EXERCISE BRIEF: Count the lines below that contain the string "werden", treating uppercase and lowercase as different, and reply with only the number.

TASK MATERIAL:
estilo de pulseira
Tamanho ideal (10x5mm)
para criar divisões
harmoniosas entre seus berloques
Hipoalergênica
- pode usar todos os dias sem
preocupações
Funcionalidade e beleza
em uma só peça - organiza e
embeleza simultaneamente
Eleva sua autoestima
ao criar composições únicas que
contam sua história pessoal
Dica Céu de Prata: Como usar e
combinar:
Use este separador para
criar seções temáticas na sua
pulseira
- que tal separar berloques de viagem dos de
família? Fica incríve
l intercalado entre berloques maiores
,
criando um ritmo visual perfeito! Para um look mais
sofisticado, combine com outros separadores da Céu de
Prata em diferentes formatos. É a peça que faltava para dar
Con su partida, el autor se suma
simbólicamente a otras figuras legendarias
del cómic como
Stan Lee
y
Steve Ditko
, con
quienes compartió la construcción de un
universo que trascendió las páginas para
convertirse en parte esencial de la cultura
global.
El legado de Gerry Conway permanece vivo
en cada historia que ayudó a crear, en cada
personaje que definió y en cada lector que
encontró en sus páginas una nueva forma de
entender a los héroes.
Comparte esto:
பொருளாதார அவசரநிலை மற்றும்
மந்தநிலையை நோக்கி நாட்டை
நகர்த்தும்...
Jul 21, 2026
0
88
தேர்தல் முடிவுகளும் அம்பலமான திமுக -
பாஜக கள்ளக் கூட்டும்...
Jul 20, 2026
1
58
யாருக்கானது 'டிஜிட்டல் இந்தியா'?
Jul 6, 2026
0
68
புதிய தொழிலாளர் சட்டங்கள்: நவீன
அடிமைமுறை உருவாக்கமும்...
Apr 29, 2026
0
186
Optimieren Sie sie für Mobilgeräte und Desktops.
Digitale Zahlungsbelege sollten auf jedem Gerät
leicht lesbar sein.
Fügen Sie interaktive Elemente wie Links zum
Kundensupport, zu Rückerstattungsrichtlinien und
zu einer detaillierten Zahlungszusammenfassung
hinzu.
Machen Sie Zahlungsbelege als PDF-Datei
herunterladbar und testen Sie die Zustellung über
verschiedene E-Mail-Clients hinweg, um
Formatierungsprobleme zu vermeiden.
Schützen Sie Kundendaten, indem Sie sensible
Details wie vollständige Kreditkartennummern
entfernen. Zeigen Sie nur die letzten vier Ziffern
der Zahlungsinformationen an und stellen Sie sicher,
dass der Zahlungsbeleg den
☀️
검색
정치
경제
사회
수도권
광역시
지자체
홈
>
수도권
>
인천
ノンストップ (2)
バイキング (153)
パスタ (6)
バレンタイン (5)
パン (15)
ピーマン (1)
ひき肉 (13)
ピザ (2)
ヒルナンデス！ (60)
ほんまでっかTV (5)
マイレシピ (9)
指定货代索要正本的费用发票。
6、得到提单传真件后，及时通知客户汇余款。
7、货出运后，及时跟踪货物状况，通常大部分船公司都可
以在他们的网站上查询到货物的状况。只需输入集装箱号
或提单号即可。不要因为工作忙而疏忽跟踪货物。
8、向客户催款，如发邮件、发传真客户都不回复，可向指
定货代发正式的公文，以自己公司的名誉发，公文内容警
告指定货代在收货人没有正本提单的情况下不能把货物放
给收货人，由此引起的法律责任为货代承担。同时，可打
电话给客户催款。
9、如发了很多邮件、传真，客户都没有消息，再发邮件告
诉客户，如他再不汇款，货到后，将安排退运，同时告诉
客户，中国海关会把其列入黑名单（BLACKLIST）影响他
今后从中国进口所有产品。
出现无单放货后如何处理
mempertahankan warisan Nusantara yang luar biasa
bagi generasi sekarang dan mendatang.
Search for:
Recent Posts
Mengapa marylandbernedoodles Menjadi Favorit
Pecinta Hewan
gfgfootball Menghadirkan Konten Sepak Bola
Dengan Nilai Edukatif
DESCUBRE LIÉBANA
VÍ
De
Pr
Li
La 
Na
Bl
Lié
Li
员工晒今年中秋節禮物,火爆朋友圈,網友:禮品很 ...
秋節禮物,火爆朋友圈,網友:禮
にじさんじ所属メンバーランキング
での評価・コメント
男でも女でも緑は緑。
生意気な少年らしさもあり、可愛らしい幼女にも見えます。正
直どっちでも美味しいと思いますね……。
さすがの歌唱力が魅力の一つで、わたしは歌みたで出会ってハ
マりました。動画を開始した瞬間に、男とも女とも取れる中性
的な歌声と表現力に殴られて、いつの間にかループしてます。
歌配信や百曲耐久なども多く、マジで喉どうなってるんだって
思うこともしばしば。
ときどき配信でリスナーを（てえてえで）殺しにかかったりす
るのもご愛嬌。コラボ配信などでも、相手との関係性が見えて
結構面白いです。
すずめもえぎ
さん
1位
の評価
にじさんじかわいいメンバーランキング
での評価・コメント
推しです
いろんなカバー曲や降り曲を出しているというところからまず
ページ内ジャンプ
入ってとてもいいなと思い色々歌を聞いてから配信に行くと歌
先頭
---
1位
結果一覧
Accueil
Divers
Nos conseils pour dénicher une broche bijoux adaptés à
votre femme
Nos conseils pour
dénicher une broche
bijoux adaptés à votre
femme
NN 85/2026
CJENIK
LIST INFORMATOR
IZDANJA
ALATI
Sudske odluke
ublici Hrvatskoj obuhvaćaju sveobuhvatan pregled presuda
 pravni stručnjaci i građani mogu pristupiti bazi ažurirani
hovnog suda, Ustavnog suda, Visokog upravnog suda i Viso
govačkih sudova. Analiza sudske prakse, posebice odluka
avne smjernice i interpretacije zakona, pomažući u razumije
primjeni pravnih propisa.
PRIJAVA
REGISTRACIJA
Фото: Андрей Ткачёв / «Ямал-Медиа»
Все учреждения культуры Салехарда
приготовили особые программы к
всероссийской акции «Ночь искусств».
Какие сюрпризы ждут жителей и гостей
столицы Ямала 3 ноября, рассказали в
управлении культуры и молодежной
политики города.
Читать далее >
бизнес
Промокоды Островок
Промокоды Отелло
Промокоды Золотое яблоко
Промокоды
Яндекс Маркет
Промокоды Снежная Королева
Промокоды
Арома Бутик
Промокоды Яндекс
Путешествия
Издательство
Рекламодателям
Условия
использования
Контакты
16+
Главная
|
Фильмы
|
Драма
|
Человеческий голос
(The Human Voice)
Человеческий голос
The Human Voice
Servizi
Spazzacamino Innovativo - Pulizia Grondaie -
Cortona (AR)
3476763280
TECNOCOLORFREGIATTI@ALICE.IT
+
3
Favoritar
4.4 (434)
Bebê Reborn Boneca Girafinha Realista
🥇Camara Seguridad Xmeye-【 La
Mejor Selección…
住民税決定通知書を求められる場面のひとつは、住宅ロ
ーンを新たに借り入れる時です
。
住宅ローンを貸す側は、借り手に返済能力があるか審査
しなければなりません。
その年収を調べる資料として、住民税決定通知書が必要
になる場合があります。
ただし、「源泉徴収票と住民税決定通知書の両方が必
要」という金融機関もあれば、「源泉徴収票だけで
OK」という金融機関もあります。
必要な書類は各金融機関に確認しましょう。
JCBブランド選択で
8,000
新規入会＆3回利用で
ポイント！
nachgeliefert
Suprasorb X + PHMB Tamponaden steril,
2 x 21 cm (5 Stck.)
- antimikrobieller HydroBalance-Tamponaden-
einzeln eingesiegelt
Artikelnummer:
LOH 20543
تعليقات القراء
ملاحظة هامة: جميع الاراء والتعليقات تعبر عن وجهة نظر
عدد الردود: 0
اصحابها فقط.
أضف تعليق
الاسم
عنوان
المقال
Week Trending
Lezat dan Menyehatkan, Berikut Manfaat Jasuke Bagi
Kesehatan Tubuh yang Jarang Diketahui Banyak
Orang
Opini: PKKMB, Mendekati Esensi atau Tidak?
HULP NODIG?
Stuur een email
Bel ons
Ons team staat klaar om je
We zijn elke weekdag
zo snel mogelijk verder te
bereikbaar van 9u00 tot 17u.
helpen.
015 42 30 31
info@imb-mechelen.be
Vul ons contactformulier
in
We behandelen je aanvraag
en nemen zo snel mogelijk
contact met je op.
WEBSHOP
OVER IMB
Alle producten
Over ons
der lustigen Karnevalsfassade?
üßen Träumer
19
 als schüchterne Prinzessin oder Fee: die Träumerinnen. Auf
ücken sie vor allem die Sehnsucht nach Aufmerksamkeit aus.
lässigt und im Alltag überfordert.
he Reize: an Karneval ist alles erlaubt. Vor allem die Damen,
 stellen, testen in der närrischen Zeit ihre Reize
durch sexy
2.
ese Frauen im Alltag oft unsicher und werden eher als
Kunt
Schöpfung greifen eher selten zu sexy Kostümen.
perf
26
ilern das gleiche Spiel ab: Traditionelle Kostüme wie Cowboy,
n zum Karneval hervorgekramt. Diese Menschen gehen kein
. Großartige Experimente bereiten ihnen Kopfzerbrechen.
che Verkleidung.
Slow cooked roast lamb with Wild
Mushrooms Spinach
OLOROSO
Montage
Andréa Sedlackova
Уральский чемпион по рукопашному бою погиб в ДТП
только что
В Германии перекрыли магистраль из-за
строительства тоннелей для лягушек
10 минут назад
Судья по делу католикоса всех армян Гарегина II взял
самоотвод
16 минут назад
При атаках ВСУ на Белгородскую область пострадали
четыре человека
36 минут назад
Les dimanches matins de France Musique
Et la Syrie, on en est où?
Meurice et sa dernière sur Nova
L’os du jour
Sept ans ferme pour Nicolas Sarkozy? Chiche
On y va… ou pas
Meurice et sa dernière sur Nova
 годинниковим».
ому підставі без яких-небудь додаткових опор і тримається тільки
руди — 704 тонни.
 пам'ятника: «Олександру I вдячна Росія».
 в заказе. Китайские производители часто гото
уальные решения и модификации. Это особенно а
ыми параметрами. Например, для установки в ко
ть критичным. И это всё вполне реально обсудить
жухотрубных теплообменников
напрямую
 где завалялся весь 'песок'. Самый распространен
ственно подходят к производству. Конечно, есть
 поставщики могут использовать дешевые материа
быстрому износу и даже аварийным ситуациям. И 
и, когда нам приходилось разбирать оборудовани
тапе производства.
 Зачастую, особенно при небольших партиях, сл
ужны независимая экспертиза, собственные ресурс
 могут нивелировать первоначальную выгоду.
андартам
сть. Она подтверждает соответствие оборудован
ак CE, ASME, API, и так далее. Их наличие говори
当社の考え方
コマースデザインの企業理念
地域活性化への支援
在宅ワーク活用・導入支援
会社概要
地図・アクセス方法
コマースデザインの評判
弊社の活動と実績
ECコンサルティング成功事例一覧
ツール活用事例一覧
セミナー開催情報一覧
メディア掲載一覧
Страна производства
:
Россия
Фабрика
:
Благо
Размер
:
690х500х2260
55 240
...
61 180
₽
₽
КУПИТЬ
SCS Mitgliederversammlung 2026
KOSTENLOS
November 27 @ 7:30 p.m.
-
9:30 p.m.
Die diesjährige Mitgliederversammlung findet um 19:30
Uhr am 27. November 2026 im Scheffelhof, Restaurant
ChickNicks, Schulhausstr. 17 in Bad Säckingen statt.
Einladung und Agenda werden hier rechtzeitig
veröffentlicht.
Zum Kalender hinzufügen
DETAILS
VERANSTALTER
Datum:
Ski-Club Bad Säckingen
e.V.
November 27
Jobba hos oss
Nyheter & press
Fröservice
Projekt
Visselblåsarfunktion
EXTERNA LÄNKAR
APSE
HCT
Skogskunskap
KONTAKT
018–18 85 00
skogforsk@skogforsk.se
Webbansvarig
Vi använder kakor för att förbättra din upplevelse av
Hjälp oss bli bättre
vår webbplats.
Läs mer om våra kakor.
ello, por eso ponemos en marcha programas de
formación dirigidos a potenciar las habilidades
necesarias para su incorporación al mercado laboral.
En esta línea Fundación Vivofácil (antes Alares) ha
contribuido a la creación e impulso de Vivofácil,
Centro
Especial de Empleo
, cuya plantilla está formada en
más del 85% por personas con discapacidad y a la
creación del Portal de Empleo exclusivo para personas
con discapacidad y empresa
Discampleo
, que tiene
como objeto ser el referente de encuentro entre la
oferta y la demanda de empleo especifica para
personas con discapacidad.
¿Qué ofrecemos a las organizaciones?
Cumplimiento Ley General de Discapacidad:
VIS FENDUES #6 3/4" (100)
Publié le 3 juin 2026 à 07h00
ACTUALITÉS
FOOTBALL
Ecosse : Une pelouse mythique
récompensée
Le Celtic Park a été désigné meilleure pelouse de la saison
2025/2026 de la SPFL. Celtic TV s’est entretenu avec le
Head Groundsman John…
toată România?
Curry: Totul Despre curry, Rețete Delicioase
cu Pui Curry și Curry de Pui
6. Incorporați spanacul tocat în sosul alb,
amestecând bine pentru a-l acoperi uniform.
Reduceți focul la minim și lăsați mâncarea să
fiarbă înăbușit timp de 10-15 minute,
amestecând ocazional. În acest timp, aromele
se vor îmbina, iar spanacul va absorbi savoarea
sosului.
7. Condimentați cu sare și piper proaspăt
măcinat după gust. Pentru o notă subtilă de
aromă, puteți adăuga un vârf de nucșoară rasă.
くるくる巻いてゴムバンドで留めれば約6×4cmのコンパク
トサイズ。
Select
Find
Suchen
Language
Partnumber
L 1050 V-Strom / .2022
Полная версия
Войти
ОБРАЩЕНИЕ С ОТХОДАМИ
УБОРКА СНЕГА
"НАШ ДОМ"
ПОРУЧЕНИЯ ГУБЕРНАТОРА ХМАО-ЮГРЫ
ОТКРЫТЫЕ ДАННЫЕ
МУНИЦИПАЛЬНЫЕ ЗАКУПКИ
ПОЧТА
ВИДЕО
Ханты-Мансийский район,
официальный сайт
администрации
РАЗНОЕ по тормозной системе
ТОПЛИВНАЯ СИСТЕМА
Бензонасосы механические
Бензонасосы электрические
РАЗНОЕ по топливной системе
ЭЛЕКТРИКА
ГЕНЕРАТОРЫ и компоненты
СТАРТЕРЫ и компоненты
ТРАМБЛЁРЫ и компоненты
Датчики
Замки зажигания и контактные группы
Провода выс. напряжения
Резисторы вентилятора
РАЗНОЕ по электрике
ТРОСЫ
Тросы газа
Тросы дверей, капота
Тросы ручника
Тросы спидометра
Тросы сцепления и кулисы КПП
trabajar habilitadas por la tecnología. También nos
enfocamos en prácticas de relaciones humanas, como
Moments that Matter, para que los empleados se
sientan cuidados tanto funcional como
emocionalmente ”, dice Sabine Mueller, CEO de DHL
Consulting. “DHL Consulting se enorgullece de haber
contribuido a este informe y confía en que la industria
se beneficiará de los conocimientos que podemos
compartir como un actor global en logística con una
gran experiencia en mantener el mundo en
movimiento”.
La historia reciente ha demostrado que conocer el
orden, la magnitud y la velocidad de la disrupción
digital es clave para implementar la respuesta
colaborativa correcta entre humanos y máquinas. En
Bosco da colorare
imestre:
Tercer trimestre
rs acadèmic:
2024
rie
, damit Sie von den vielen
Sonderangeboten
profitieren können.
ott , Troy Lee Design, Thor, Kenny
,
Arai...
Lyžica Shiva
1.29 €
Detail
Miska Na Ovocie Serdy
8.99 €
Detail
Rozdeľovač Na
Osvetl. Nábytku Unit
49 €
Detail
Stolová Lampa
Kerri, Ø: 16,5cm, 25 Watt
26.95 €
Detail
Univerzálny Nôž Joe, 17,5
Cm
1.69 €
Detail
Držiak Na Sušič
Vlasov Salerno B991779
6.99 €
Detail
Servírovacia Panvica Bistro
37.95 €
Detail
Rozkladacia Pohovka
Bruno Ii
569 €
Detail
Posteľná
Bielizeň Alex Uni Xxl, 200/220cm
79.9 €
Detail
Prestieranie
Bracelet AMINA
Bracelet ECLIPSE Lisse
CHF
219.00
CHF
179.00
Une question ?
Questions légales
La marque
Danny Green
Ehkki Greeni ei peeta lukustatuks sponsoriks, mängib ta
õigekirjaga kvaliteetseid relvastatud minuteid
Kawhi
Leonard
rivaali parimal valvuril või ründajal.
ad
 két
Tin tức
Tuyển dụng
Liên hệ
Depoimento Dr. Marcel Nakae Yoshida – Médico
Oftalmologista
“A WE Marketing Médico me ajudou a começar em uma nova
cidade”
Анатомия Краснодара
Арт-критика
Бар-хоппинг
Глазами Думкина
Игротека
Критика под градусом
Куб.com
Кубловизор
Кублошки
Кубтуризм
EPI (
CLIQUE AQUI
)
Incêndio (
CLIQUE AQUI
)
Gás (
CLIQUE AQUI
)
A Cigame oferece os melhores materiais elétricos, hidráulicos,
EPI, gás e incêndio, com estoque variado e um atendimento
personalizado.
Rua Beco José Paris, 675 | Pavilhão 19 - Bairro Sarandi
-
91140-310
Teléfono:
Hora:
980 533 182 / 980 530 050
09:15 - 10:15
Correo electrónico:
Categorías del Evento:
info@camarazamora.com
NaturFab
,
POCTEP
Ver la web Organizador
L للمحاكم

SOLUTION: 2